The premise of the show was simple - two contestants vied with each other through a series of questions to win a chance to 'pick a box'. As one was asked a question, the other had to wait inside a soundproof box. Once a box was chosen, the host would offer the contestant ever increasing sums of money for the contents of the box, which could be a stick of gum or a car. The contestant then had to choose whether to opt for the security of the money or a chance at something of greater value.

Bob and Dolly Dyer, hosts of Pick a Box
Bob and Dolly Dyer
In the late 1950s/1960s, Bob and Dolly Dyer were probably the hottest celebrity couple in Australia. The affable Dyer, with his trademark pencil thin moustache, was one of the very few people to make a successful transition from radio to television and prior to Pick a Box, which he launched on radio, had already hosted such shows as Can You Take It? Winner Take all and Cop the Lot.

Born Bob Dies, in Nashville, Tennessee, Dyer arrived in Sydney in 1937 as part of  something called The Marcus Show, where he had a gig playing the ukulele and acting the quintessential hillbilly.

Dolly was brought up in Bondi and was a former, leggy showgirl from Sydney's Tivoli Theatre. Legend has it the pair literally collided one night at the theatre as Bob was walking in and Dolly was rushing out to buy ice-creams for the girls. Bob and Dolly were hit hard and the rest, as they say, is television history.
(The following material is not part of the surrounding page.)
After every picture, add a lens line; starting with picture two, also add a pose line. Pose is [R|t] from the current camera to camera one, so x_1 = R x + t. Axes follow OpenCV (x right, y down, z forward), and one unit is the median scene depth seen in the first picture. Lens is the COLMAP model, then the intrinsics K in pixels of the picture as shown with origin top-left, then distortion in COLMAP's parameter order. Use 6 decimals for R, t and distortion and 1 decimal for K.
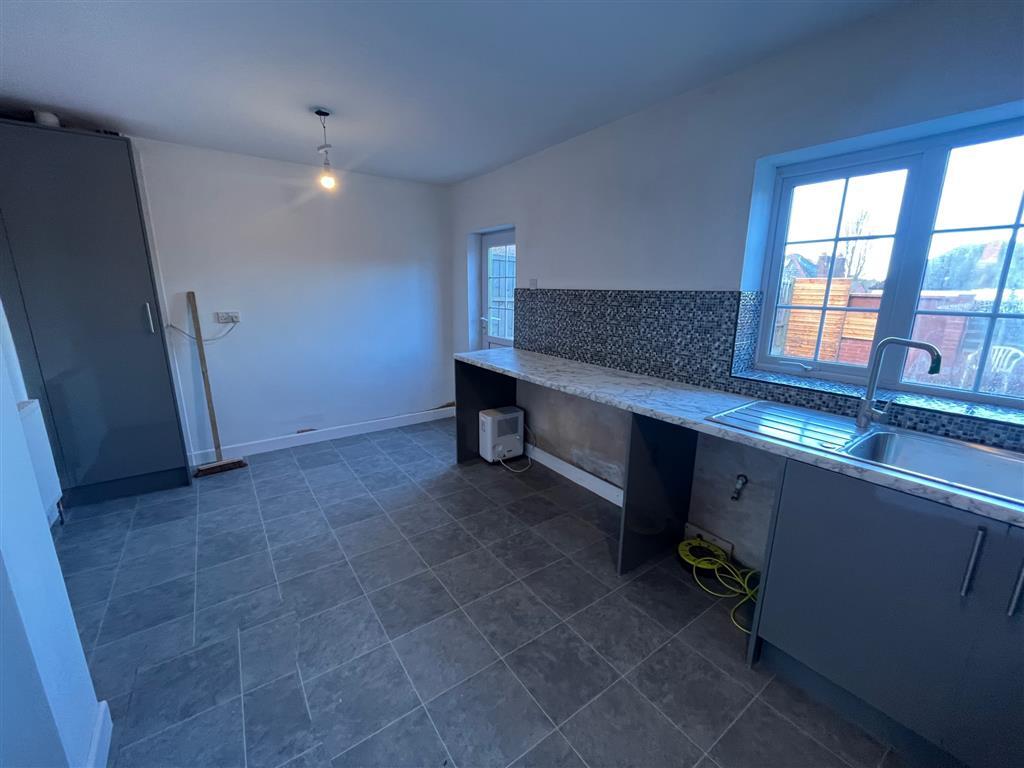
lens RADIAL K [[416.4, 0, 513.1], [0, 416.4, 390.0], [0, 0, 1]] dist [-0.027045, -0.000057]
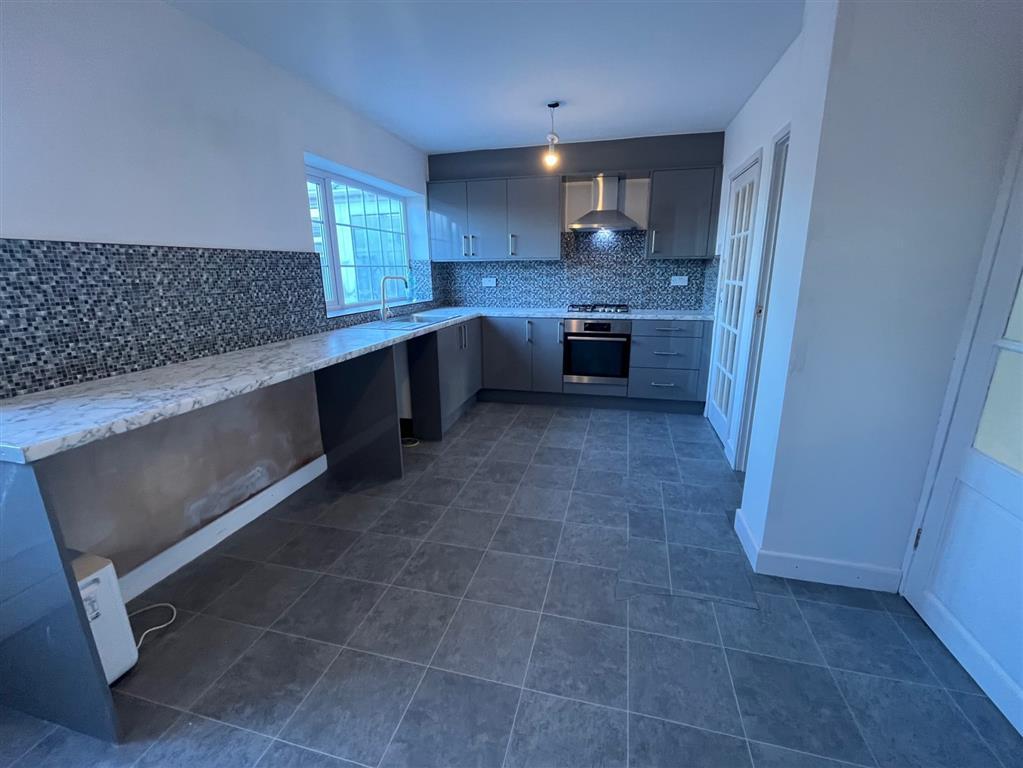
lens RADIAL K [[432.4, 0, 513.0], [0, 432.4, 376.0], [0, 0, 1]] dist [0.052079, -0.000015]
pose [[-0.638413, -0.210655, 0.740306, -0.783842], [0.166072, 0.901464, 0.399727, -0.278079], [-0.751564, 0.378136, -0.540523, 1.177633]]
Barry Jones (right) and a fellow contestant battle it out inside their soundproof boxes. 
Barry Jones
When Caulfield school teacher Barry Jones was introduced as a contestant by Dolly Dyer  in 1960, no-one could foresee that Jones would stick around on the show as a fixture for the next eight years,  becoming a legend in quiz show history and earning the princely sum of $58,000 in total...a significant amount for the times. Jones's encyclopedic knowledge wowed host and audiences alike - week after week, for 208 episodes Jones managed to answer correctly and pip the competition to the boxes.

The young teacher's seeming impregnability, his easy rapport with Bob Dyer and his commanding and intelligent stage presence made for compelling television. Pick-a-Box also gave Jones a leg up in his personal destiny and he later went on to become a a federal minister in the Hawke government, President of the Australian Labour Party. and in 1997, was chosen by the National Trust as an Australian  Living Treasure.